[YOUR GOAL]
A complete answer lists every line of the material where the string "ชาโลก" occurs.

[DATA SUPPLIED]
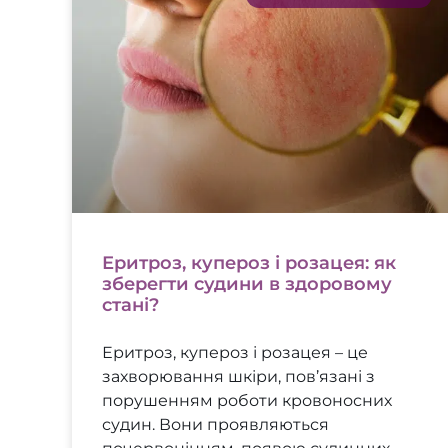
Еритроз, купероз і розацея: як
зберегти судини в здоровому
стані?
Еритроз, купероз і розацея – це
захворювання шкіри, пов’язані з
порушенням роботи кровоносних
судин. Вони проявляються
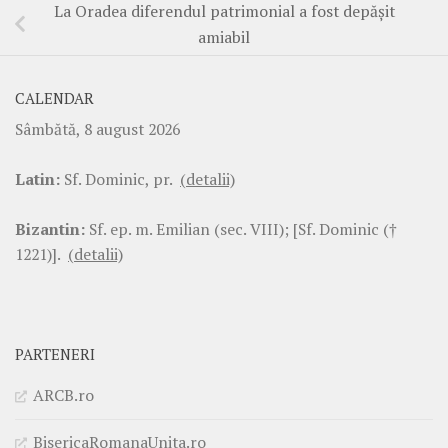
La Oradea diferendul patrimonial a fost depăşit
amiabil
CALENDAR
Sâmbătă, 8 august 2026
Latin:
Sf. Dominic, pr.
(detalii)
Bizantin:
Sf. ep. m. Emilian (sec. VIII); [Sf. Dominic (†
1221)].
(detalii)
PARTENERI
ARCB.ro
BisericaRomanaUnita.ro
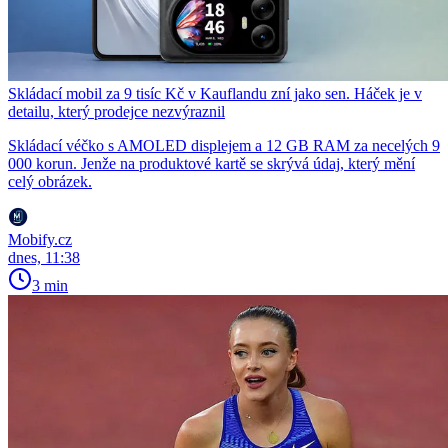
Skládací mobil za 9 tisíc Kč v Kauflandu zní jako sen. Háček je v
detailu, který prodejce nezvýraznil
Skládací véčko s AMOLED displejem a 12 GB RAM za necelých 9
000 korun. Jenže na produktové kartě se skrývá údaj, který mění
celý obrázek.
Mobify.cz
dnes, 11:38
3 min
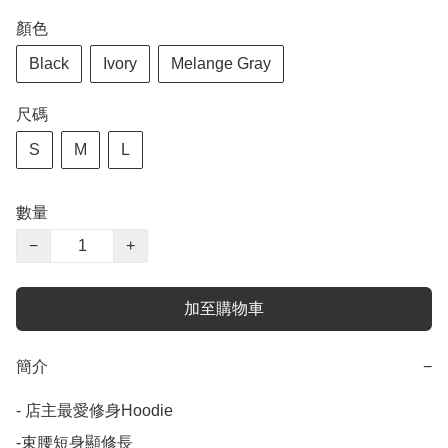
顏色
Black
Ivory
Melange Gray
尺碼
S
M
L
數量
−
+
加至購物車
簡介
−
- 店主最愛修身Hoodie

-束腰短身顯修長
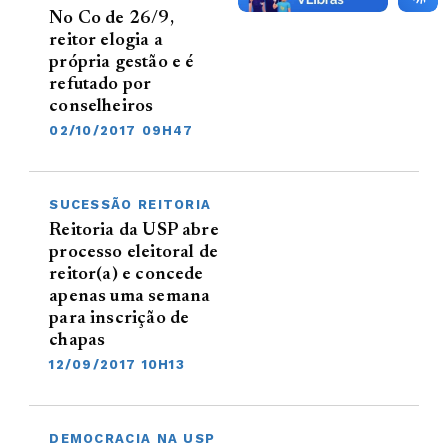
No Co de 26/9,
reitor elogia a
própria gestão e é
refutado por
conselheiros
02/10/2017 09H47
SUCESSÃO REITORIA
Reitoria da USP abre
processo eleitoral de
reitor(a) e concede
apenas uma semana
para inscrição de
chapas
12/09/2017 10H13
DEMOCRACIA NA USP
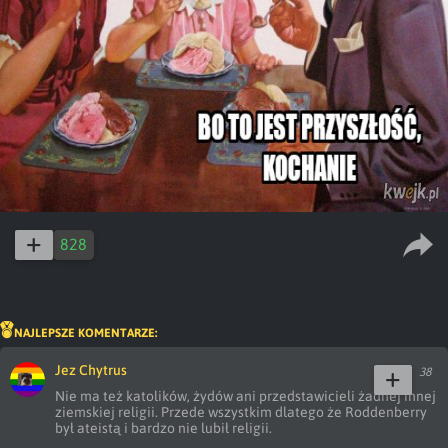
828
NAJLEPSZE KOMENTARZE:
Jez Chytrus
38
Nie ma też katolików, żydów ani przedstawicieli żadnej innej 
ziemskiej religii. Przede wszystkim dlatego że Roddenberry 
był ateistą i bardzo nie lubił religii.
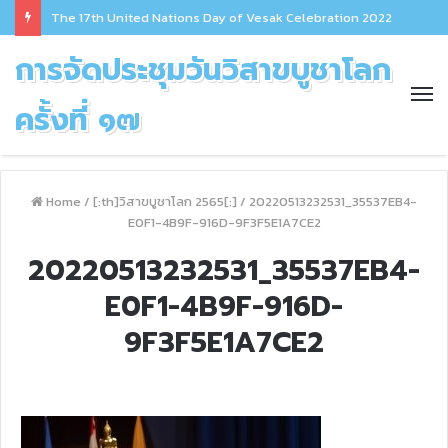
The 17th United Nations Day of Vesak Celebration 2022
การจัดประชุมวันวิสาขบูชาโลก
ครั้งที่ ๑๗
Home
/
[:th]วิสาขบูชาโลก 2565[:]
/
20220513232531_35537EB4-
E0F1-4B9F-916D-9F3F5E1A7CE2
20220513232531_35537EB4-
E0F1-4B9F-916D-
9F3F5E1A7CE2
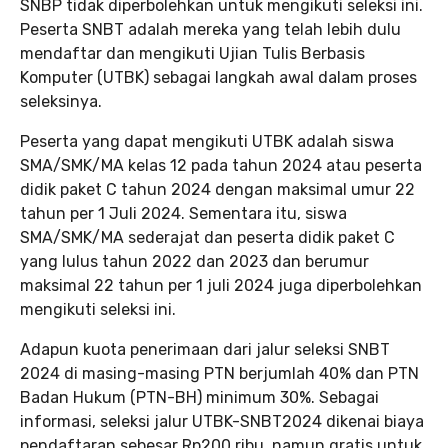
SNBP tidak diperbolehkan untuk mengikuti seleksi ini.
Peserta SNBT adalah mereka yang telah lebih dulu
mendaftar dan mengikuti Ujian Tulis Berbasis
Komputer (UTBK) sebagai langkah awal dalam proses
seleksinya.
Peserta yang dapat mengikuti UTBK adalah siswa
SMA/SMK/MA kelas 12 pada tahun 2024 atau peserta
didik paket C tahun 2024 dengan maksimal umur 22
tahun per 1 Juli 2024. Sementara itu, siswa
SMA/SMK/MA sederajat dan peserta didik paket C
yang lulus tahun 2022 dan 2023 dan berumur
maksimal 22 tahun per 1 juli 2024 juga diperbolehkan
mengikuti seleksi ini.
Adapun kuota penerimaan dari jalur seleksi SNBT
2024 di masing-masing PTN berjumlah 40% dan PTN
Badan Hukum (PTN-BH) minimum 30%. Sebagai
informasi, seleksi jalur UTBK-SNBT2024 dikenai biaya
pendaftaran sebesar Rp200 ribu, namun gratis untuk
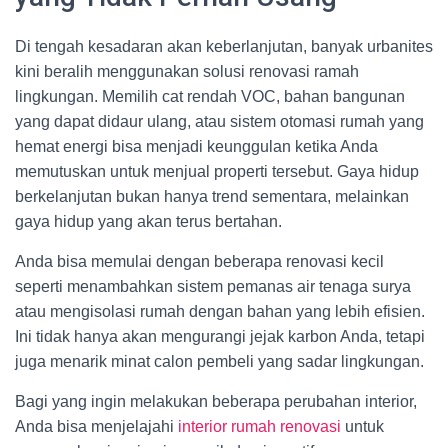
Di tengah kesadaran akan keberlanjutan, banyak urbanites
kini beralih menggunakan solusi renovasi ramah
lingkungan. Memilih cat rendah VOC, bahan bangunan
yang dapat didaur ulang, atau sistem otomasi rumah yang
hemat energi bisa menjadi keunggulan ketika Anda
memutuskan untuk menjual properti tersebut. Gaya hidup
berkelanjutan bukan hanya trend sementara, melainkan
gaya hidup yang akan terus bertahan.
Anda bisa memulai dengan beberapa renovasi kecil
seperti menambahkan sistem pemanas air tenaga surya
atau mengisolasi rumah dengan bahan yang lebih efisien.
Ini tidak hanya akan mengurangi jejak karbon Anda, tetapi
juga menarik minat calon pembeli yang sadar lingkungan.
Bagi yang ingin melakukan beberapa perubahan interior,
Anda bisa menjelajahi
interior rumah renovasi
untuk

[EXPECTED OUTPUT]
การจัดประชุมวันวิสาขบูชาโลก
[:th]วิสาขบูชาโลก 2565[:]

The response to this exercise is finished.